Una de estas mañanas de enero fuimos a la Parroquia Italiana a ensayar el último adiós a Rodrigo Maturana. A la salida del responso, cuando el exiguo cortejo partió por la calle Bustamante junto al parque, pensé que esta conspiración de sol, de follaje, de polvo suspendido, de calzadas, aglomeraciones y bocinazos sería el último contacto de la realidad con su cuerpo, imposibilitado por lo demás de registrar esta postrera insinuación del fragor santiaguino que tanto conoció.
Hubo poca gente en la iglesia y en el Cementerio Católico, lo que, visto de manera positiva, indica que tuvo unos funerales íntimos, sin alharacas innecesarias. De los antiguos habituales de Maturana sólo se divisaba a Farfán, con quien hizo sus películas, y a Marcelo Jarpa, con quien lo unió una amistad larga y peripatética. Al menos son los que puedo nombrar. El resto: familia, esa familia que siempre fue una incógnita, dadas las peculiaridades del personaje. "Todo está bien, y la muerte también", podría haber sido la divisa para esa mañana cálida.

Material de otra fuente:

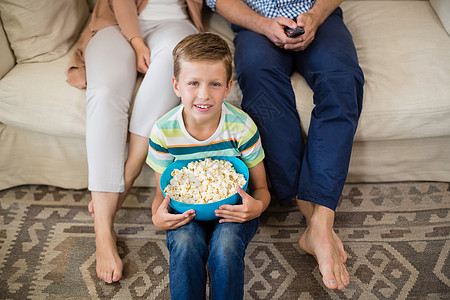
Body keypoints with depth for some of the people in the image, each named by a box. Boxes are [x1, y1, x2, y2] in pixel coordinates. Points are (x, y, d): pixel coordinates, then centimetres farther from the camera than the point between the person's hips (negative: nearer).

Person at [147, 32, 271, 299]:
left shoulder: (242, 127, -15)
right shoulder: (163, 132, -12)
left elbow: (261, 189, -5)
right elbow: (162, 193, 1)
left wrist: (257, 206, -29)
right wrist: (158, 216, -23)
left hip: (232, 209, 0)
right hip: (186, 213, 1)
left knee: (226, 244, -31)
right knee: (186, 243, -31)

Rodrigo Maturana fue un animador en la trastienda del aparataje cultural, literario, cinematográfico o videístico de los años ochenta. Así lo conocí yo, sabiendo que su acervo y su experiencia venían de muy atrás. Hasta 1983 se movía -siempre desde la caída del sol en adelante- por el Paseo Ahumada, donde tenía una buena claque de excéntricos a los que les asignaba roles en una película que nunca realizó. Después se trasladó al sector de Lastarria y del Forestal, y en los años noventa se lo encontraba en el Drugstore. Un accidente que puso en riesgo su visión lo sacó de las calles.
Nunca sabremos los alcances de su erudición, porque venía en un mismo impulso que su megalomanía humorística. Estudiaba o sabía chino y sánscrito, se manejaba perfectamente en francés y en inglés, y le interesaban en un mismo grado los más prestigiosos productos del espíritu que las anécdotas de la picaresca mapochina (lo que él llamaba "el pinganillismo"). Una vez lo vi improvisar un tema de Thelonious Monk haciendo sonar con los labios una peineta forrada en papel.

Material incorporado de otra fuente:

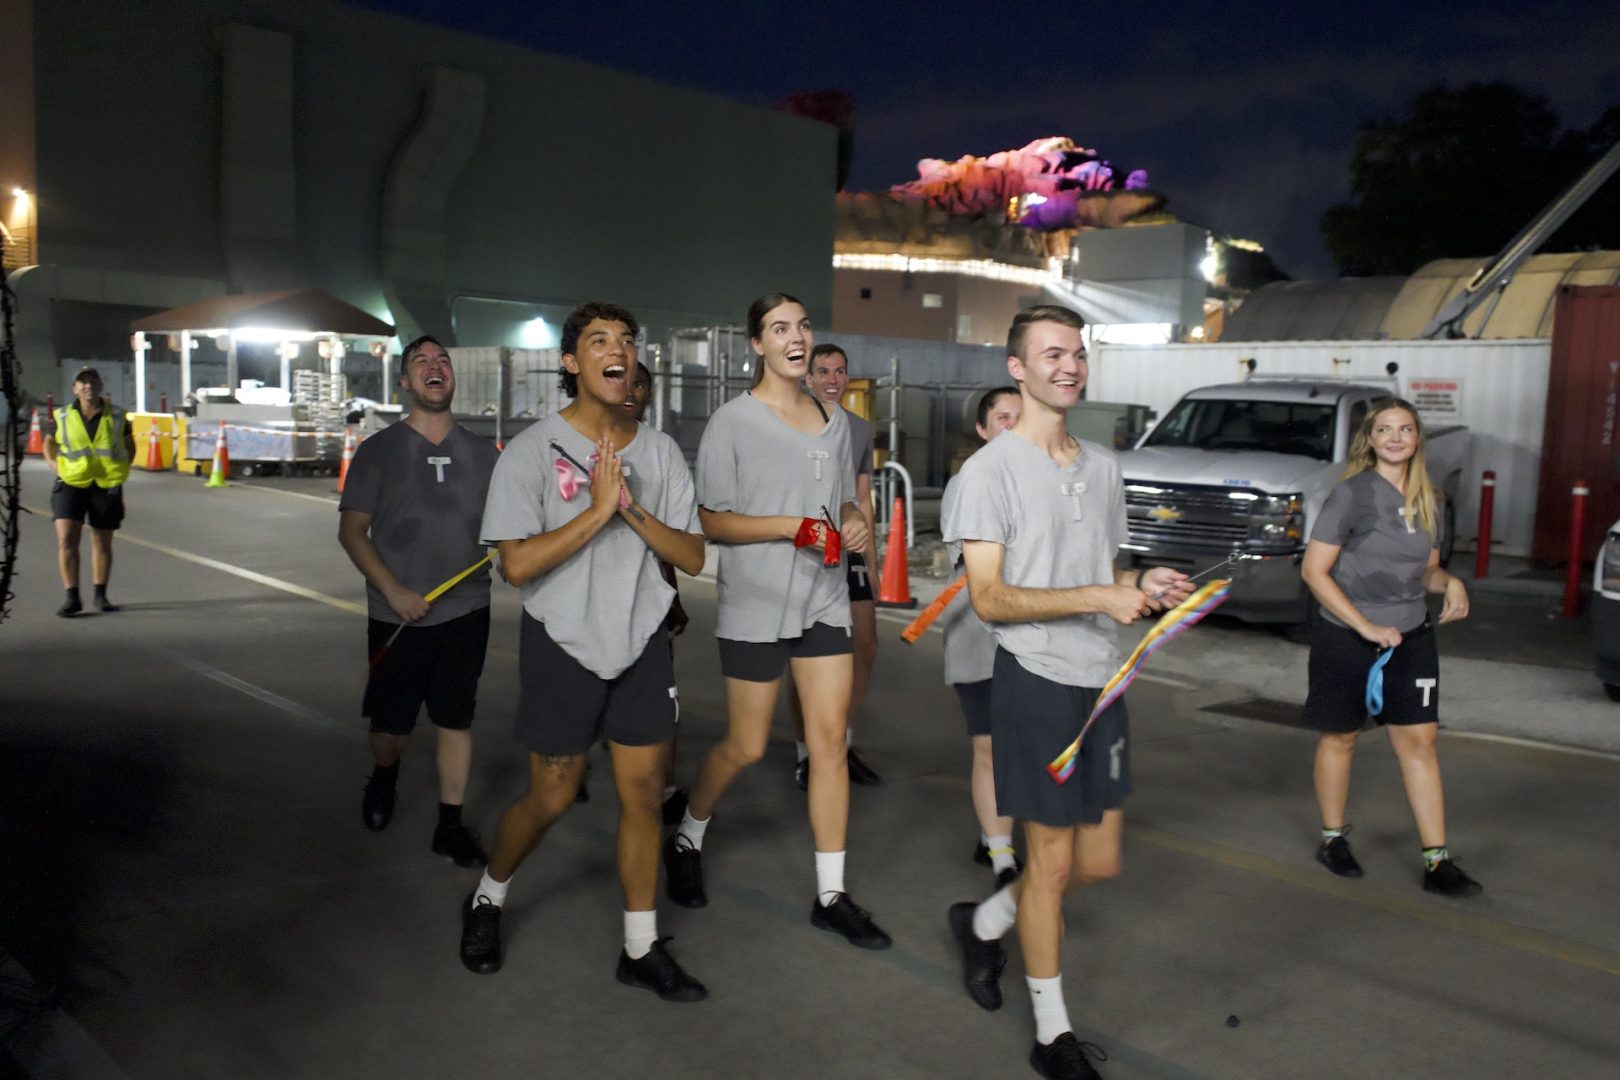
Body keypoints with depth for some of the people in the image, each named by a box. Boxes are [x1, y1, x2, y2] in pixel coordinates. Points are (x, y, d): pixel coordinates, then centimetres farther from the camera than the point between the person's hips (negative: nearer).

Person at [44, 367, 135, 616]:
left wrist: (122, 469, 0)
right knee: (66, 539, -12)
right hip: (70, 484, -1)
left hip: (107, 486, 1)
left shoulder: (116, 416, 3)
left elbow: (130, 446, 15)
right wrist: (54, 465, 0)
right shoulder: (63, 416, 2)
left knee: (102, 543, 9)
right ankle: (72, 597, -5)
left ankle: (100, 596, 21)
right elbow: (49, 443, 17)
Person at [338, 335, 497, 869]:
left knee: (456, 719, 6)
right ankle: (384, 779, 42)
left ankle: (450, 825, 19)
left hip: (466, 611, 2)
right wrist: (395, 591, -13)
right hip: (398, 616, -1)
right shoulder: (379, 451, -2)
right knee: (391, 722, 10)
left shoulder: (482, 452, 5)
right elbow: (351, 531, -3)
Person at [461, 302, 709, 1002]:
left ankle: (640, 950, 21)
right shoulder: (533, 450, -9)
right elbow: (518, 565, -18)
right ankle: (487, 900, 37)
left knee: (643, 794, 6)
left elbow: (692, 557, -1)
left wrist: (633, 510, -17)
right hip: (563, 647, -3)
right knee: (550, 800, 7)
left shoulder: (659, 450, 3)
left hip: (641, 645, 4)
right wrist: (598, 509, -24)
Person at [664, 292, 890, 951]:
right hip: (755, 605, -5)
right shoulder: (733, 422, -7)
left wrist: (855, 523, -1)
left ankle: (830, 895, 13)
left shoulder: (834, 421, 10)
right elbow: (711, 522, -10)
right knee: (746, 747, 4)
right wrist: (792, 527, -21)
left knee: (830, 741, 2)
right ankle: (686, 841, 33)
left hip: (824, 601, 5)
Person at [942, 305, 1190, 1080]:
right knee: (1052, 859, 4)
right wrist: (1098, 597, -25)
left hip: (1101, 680, 7)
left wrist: (1144, 584, -2)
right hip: (1037, 678, -7)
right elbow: (989, 599, -16)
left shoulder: (1102, 467, 12)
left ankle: (985, 923, 38)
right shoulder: (991, 470, -10)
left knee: (1100, 860, 13)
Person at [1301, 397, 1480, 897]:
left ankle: (1437, 861, 9)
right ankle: (1333, 840, 26)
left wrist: (1449, 582, -6)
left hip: (1411, 636, 5)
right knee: (1340, 738, 9)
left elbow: (1425, 569, 18)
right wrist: (1366, 627, -19)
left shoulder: (1426, 501, 7)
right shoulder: (1351, 494, -12)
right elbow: (1314, 570, -15)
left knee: (1419, 740, 4)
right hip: (1346, 638, -5)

Sin contar su propias y divertidísimas producciones posteriores ("El sueño del ratón en la sopa" y "El caso de las papas polacas"). En estas últimas se saca el empacho del absurdo que marcó su imago mundi . La mayoría de la gente lo recuerda como el profesor delirante de "Palomita blanca", pero también aparece en "Vías paralelas", de Cristián Sánchez, y en "El Charles Bronson chileno", de Carlos Flores.
Lo último: en 1986, una señora que siempre pedía plata a la salida de la Fuente Alemana con voz suplicante desapareció de un día para otro. Rodrigo llegó contando que había muerto, que en verdad se trataba de la dueña del restaurante y que él había asistido a su funeral, donde aparecieron mozos con bandejas con lomitos al momento de bajar el ataúd. Como gesto de despedida, los deudos lanzaban sus servilletas usadas a la fosa.
El asunto es que dos días después, la famosa señora volvió a ocupar el lado afuera de la Fuente Alemana con su canto lastimero. Aparentemente sólo había estado enferma.
La mayoría recuerda a Rodrigo Maturana como el profesor delirante de "Palomita blanca", pero también aparece en "Vías paralelas", de Cristián Sánchez.